EU muss Doppelmoral aufgeben

Auf seiner Tagung in Berlin hat der Parteivorstand der LINKEN sich mit der Situation in Ägypten, Tunesien und dem gesamten Nahen Osten befasst. Dazu wurde folgende Erklärung verabschiedet:

DIE LINKE begrüßt explizit, dass sich Menschen z.B. in Ägypten oder Tunesien gegen autoritäre und undemokratische Strukturen auflehnen und wünscht diesen Demokratiebewegungen Erfolg. Diese Proteste sind weltweit eine Hoffnung für viele Menschen.

Die Bundesregierung muss auf Ägypten einwirken, dass keine weitere Gewalt gegen Demonstranten angewandt wird. Die Polizei darf nicht weiter gegen die Bevölkerung eingesetzt werden. Die Außenminister der EU-Staaten müssen sich auch für die persönliche Unversehrtheit des ehemaligen Generaldirektors der Atomenergiebehörde, el-Baradei und die sofortige Aufhebung seines Hausarrestes einsetzen.

Die Europäische Union und auch Deutschland stützen durch ihre Politik seit Jahren die undemokratischen Regime in den arabischen Staaten.  Die Bundesregierung genehmigte 2009 Waffenexporte im Wert von 77,5 Millionen Euro an die Diktatur Hosni Mubaraks.

Zwischen den nordafrikanischen Ländern und der EU gibt es eine intensive Zusammenarbeit, z.B. zwischen Sicherheitskräften der nordafrikanischen Länder und der EU-Grenzbehörde Frontex, um Flüchtlinge aus der Region südlich der Sahara vor dem Übertritt nach Europa zu stoppen.

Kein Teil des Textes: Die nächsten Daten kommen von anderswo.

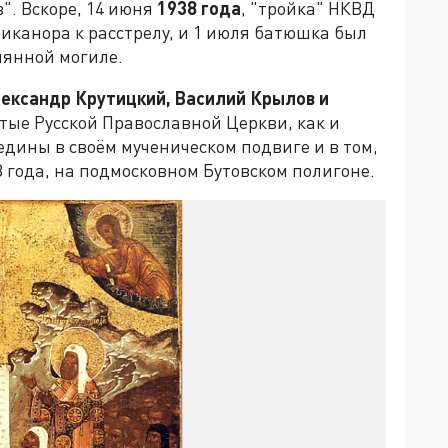
". Вскоре, 14 июня
1938 года
, "тройка" НКВД
иканора к расстрелу, и 1 июля батюшка был
мянной могиле.
ександр Крутицкий, Василий Крылов и
вятые Русской Православной Церкви, как и
дины в своём мученическом подвиге и в том,
8 года, на подмосковном Бутовском полигоне.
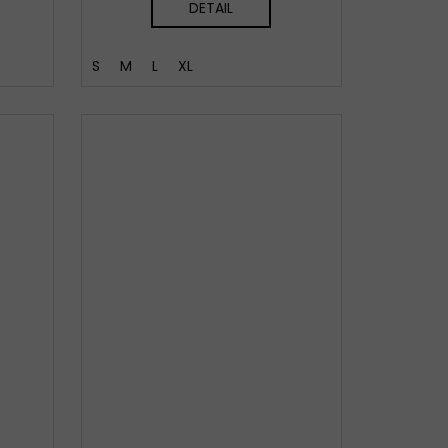
DETAIL
S
M
L
XL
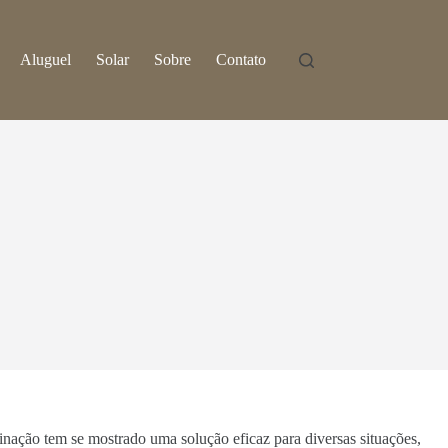
Aluguel
Solar
Sobre
Contato
minação tem se mostrado uma solução eficaz para diversas situações,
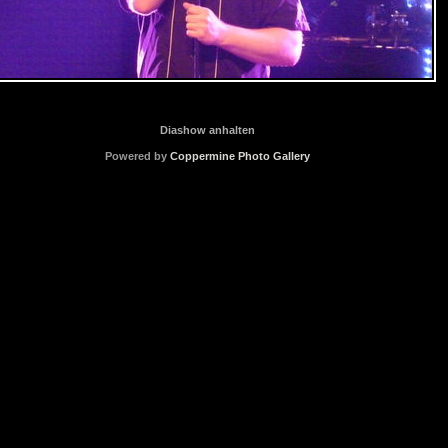
Diashow anhalten
Powered by
Coppermine Photo Gallery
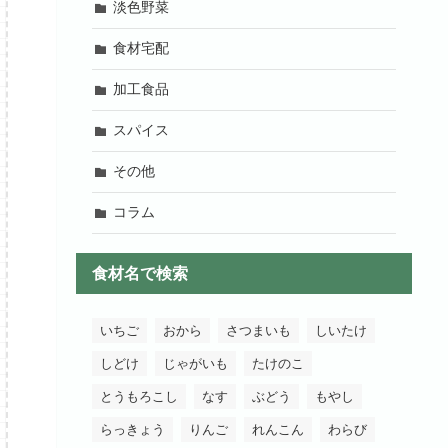
淡色野菜
食材宅配
加工食品
スパイス
その他
コラム
食材名で検索
いちご
おから
さつまいも
しいたけ
しどけ
じゃがいも
たけのこ
とうもろこし
なす
ぶどう
もやし
らっきょう
りんご
れんこん
わらび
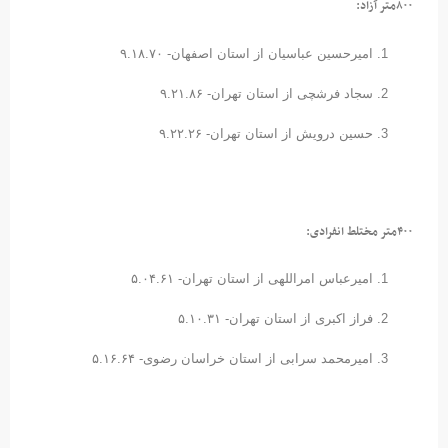
۸۰۰متر آزاد:
امیرحسین عباسیان از استان اصفهان- ۹.۱۸.۷۰
سجاد فرشچی از استان تهران- ۹.۲۱.۸۶
حسین درویش از استان تهران- ۹.۲۲.۲۶
۴۰۰متر مختلط انفرادی:
امیرعباس امراللهی از استان تهران- ۵.۰۴.۶۱
فراز اکبری از استان تهران- ۵.۱۰.۳۱
امیرمحمد سرابی از استان خراسان رضوی- ۵.۱۶.۶۴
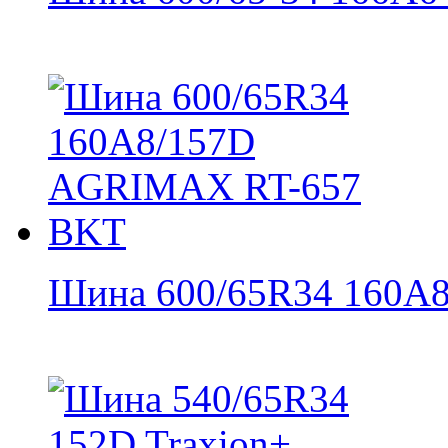
Шина 600/65R34 160A8/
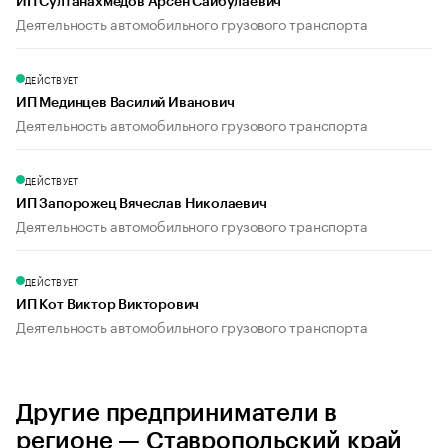
ИП Султанахмедов Арсен Сайбулаевич
Деятельность автомобильного грузового транспорта
ДЕЙСТВУЕТ
ИП Мединцев Василий Иванович
Деятельность автомобильного грузового транспорта
ДЕЙСТВУЕТ
ИП Запорожец Вячеслав Николаевич
Деятельность автомобильного грузового транспорта
ДЕЙСТВУЕТ
ИП Кот Виктор Викторович
Деятельность автомобильного грузового транспорта
Другие предприниматели в
регионе — Ставропольский край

Deutschland und der Westen sehen die arabischen Diktaturen als Verbündeten im sogenannten Kampf gegen den Terrorismus und als Garanten für den Zugang zum Ölreichtum der Region. Weil die autoritären Regierungen in Tunesien und Ägypten als Bollwerk gegen den Islamismus gelten, schloss man die Augen vor inhaftierten Oppositionellen und Pressezensur.

DIE LINKE fordert ein Ende dieser doppelten Standards gegenüber den arabischen Staaten. Demokratie und Menschenrechte dürfen nicht weiter den Interessen der deutschen Wirtschaft untergeordnet werden. Dazu gehört vor allem auch, dass die Telekommunikationswege sofort wieder für die Bürger geöffnet werden müssen.

Viel zu lange hat die EU die politische und soziale Entwicklung in Ländern wie Tunesien, Ägypten und Jemen ignoriert. Dabei haben sich die Proteste angesichts der sozialen Situation in diesen Ländern schon länger abgezeichnet.